## [What you will do]
Reproduce the lines from the one with "What is the maximum value shown in the chart?" through the one with "Which slice is the smallest?", leaving out any pictures.

## [Provided material]
•••••

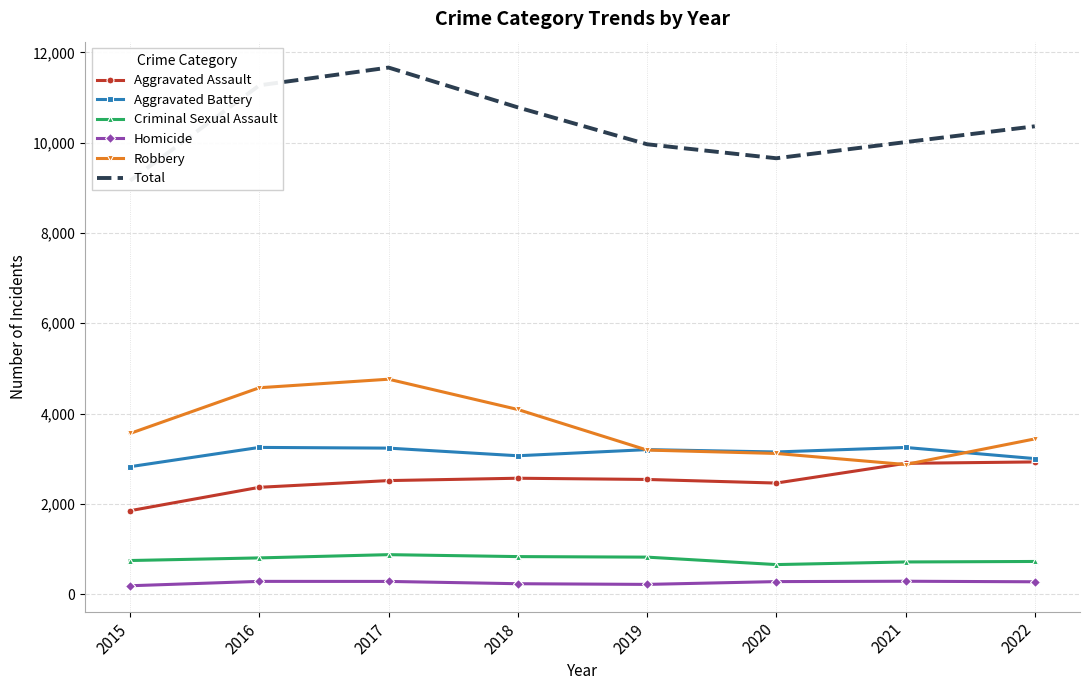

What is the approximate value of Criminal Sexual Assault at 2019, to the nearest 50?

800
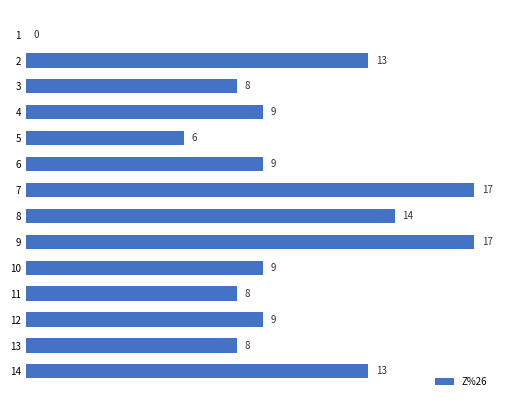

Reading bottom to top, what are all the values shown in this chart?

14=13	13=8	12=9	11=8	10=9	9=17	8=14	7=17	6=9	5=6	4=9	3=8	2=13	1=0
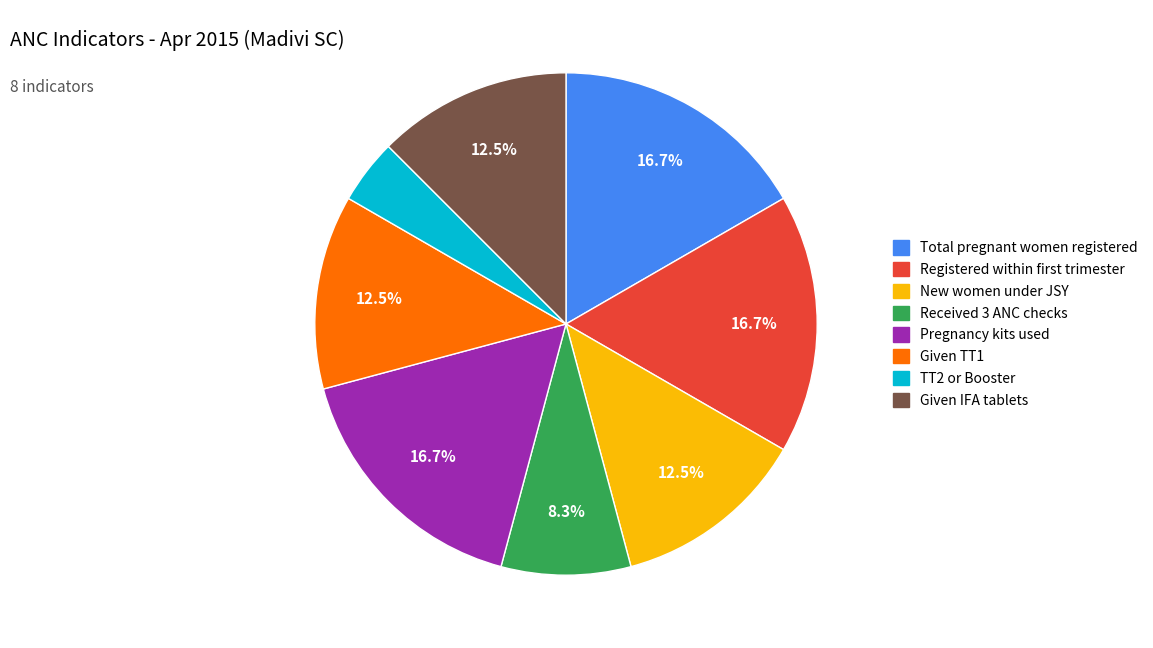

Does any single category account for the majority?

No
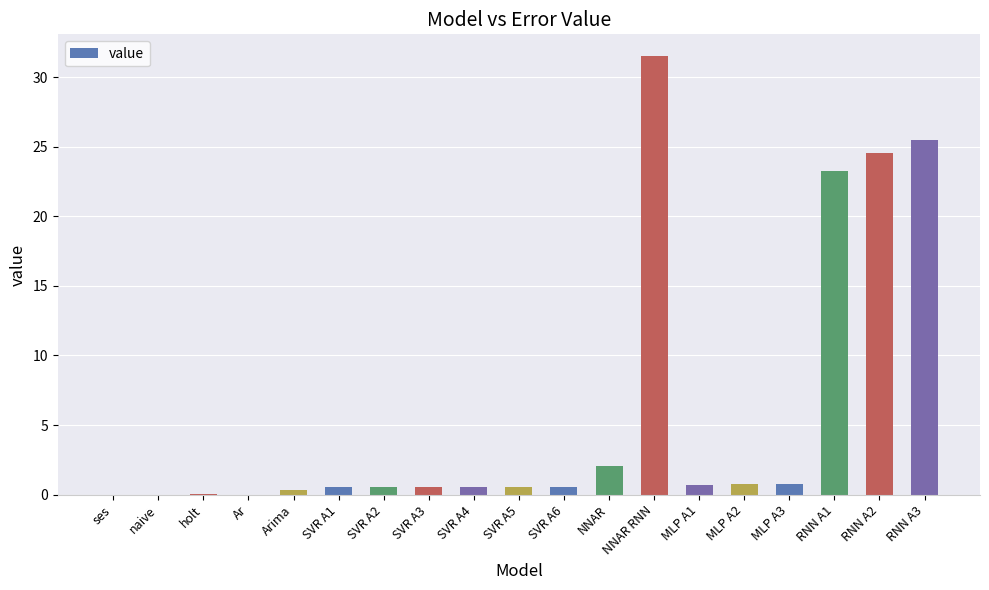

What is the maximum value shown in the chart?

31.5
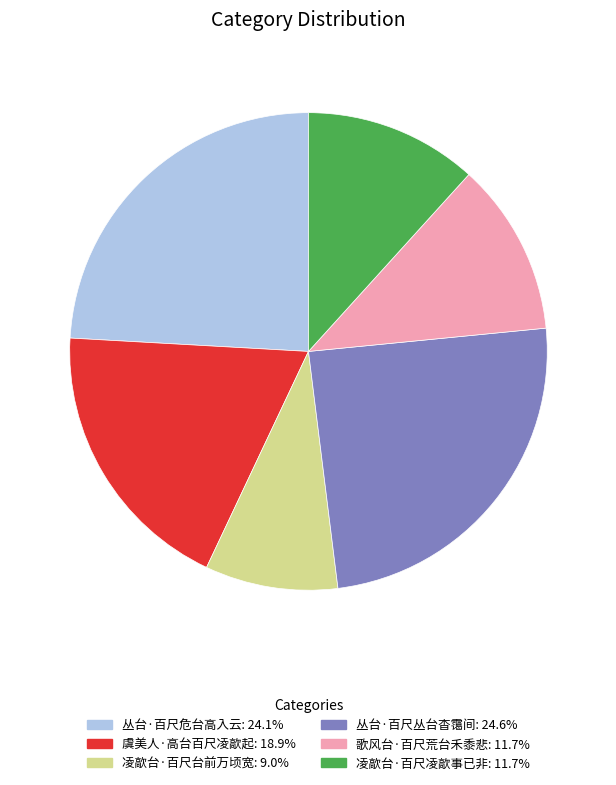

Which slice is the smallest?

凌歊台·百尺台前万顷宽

•••••

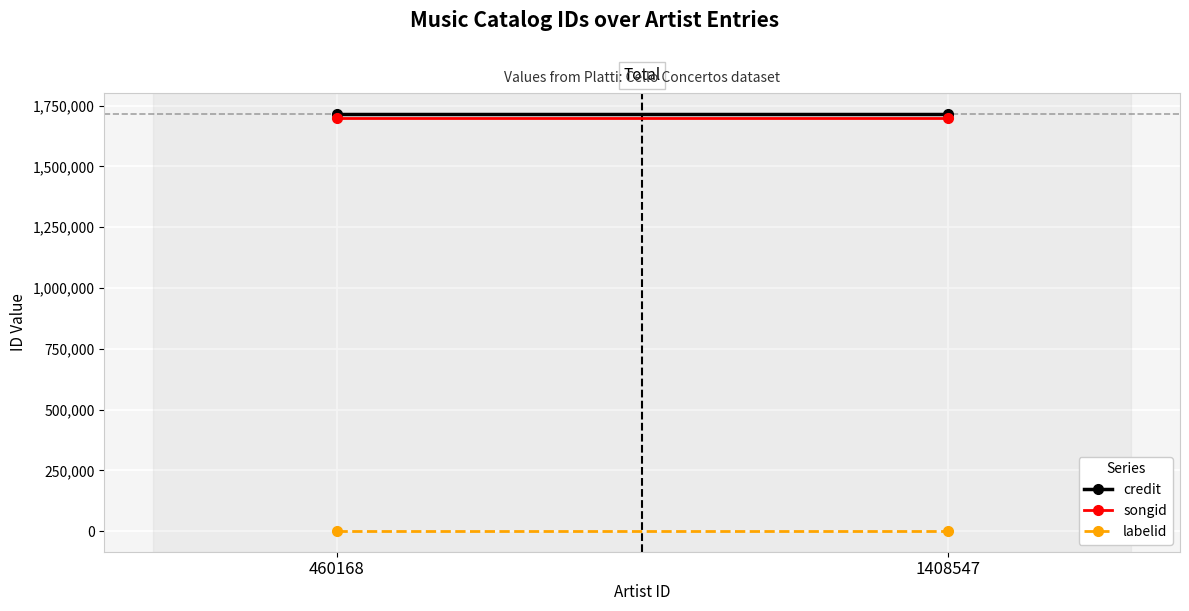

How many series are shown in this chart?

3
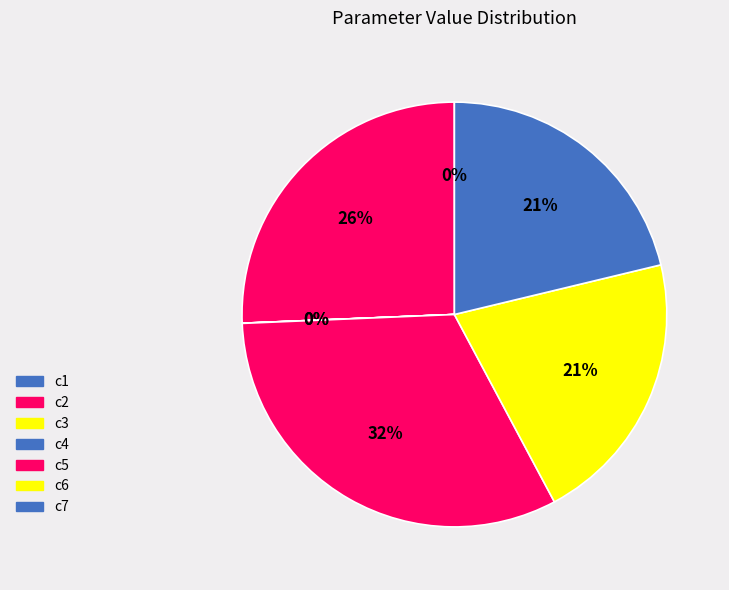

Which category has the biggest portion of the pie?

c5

•••••

## [Answer below]
What is the maximum value shown in the chart?

31.5

Which slice is the smallest?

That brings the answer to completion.